## INPUT DATA
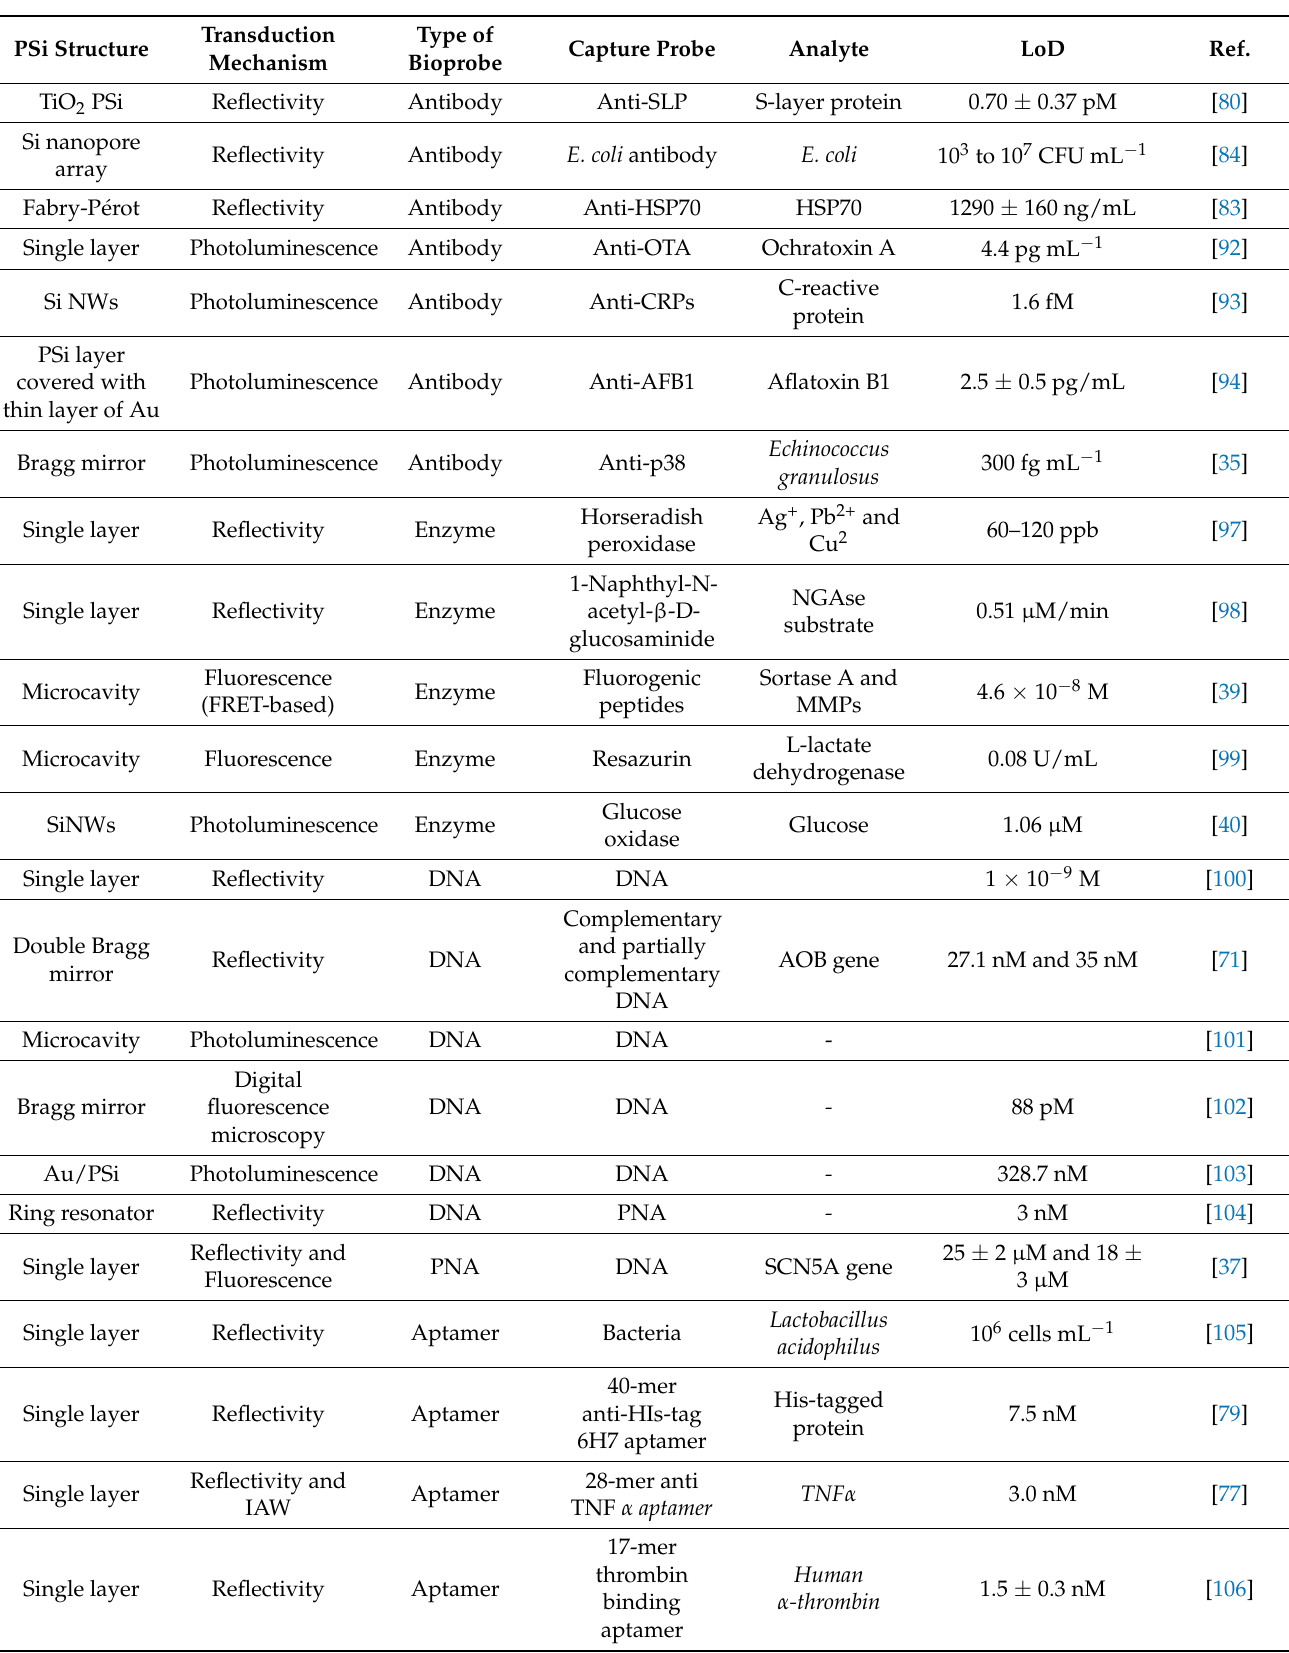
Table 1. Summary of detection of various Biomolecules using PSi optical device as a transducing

* * *

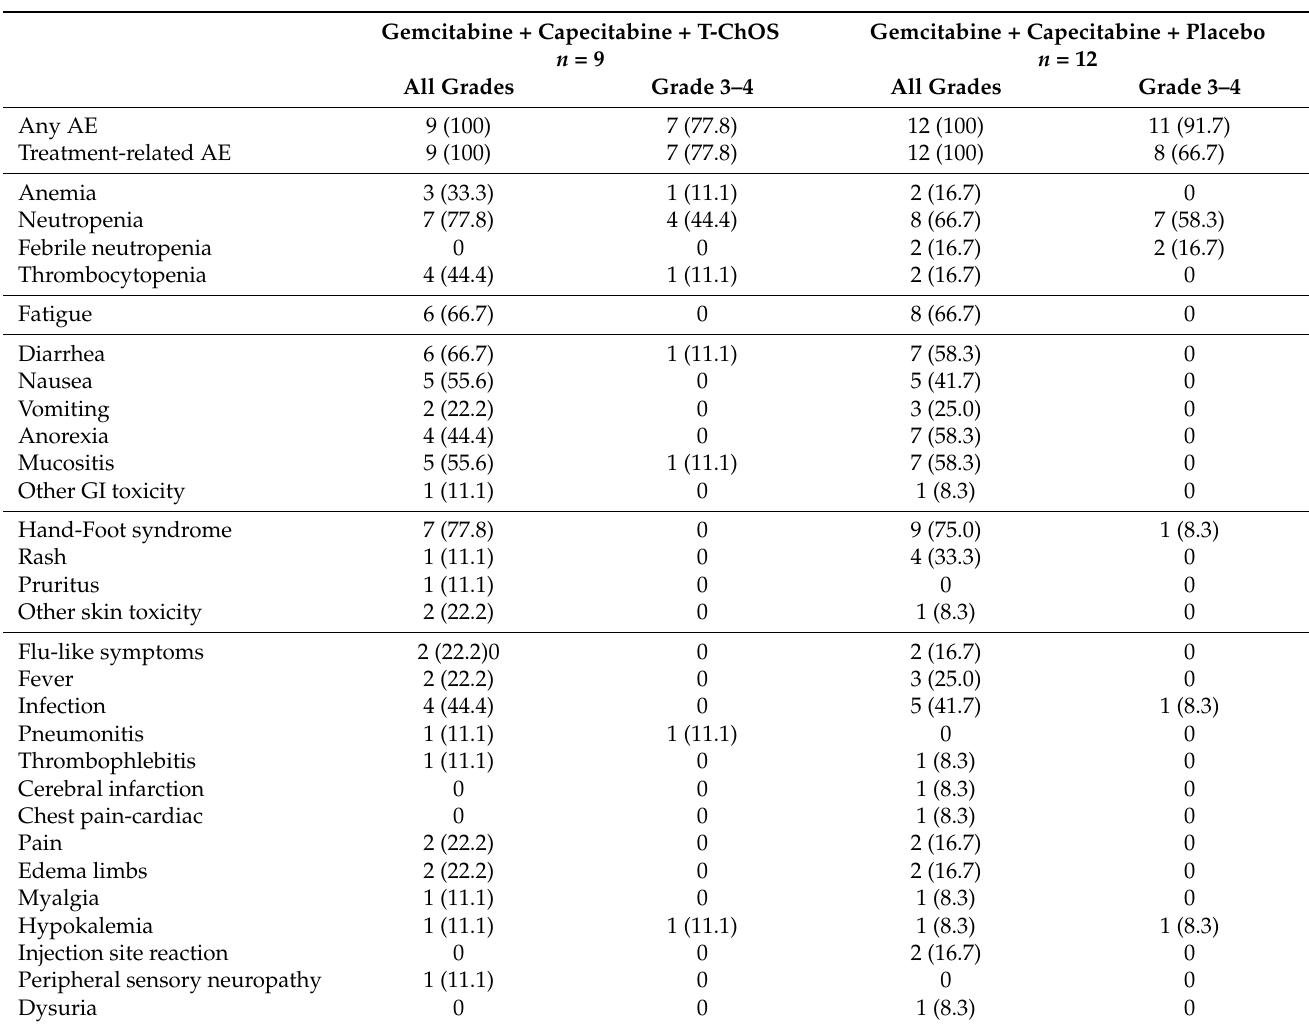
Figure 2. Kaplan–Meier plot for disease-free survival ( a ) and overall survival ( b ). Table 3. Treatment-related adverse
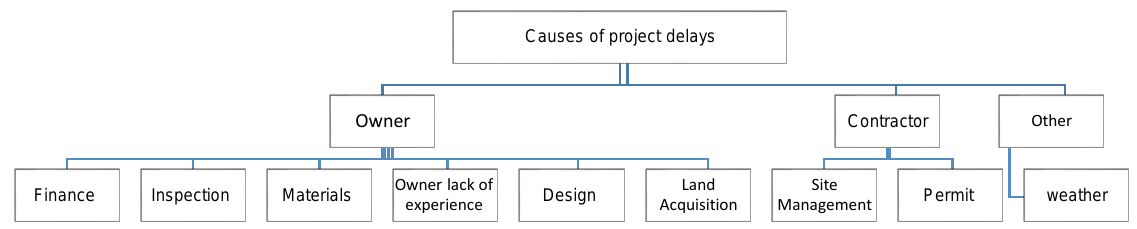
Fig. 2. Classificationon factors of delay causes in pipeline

* * *

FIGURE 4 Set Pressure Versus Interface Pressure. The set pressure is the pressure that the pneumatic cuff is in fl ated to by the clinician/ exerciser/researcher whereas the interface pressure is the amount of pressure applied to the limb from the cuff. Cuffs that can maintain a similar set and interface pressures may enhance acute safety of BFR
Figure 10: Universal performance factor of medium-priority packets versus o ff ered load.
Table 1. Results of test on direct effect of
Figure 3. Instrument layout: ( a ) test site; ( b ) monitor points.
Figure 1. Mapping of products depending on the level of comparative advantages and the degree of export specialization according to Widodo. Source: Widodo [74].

## PROMPT
In the listing above, find the line with "Figure 10: Universal" and the line with "Figure 1. Mapping"; output exactly those lines and all lines between them.

## ANSWER BOX
Figure 10: Universal performance factor of medium-priority packets versus o ff ered load.
Table 1. Results of test on direct effect of
Figure 3. Instrument layout: ( a ) test site; ( b ) monitor points.
Figure 1. Mapping of products depending on the level of comparative advantages and the degree of export specialization according to Widodo. Source: Widodo [74].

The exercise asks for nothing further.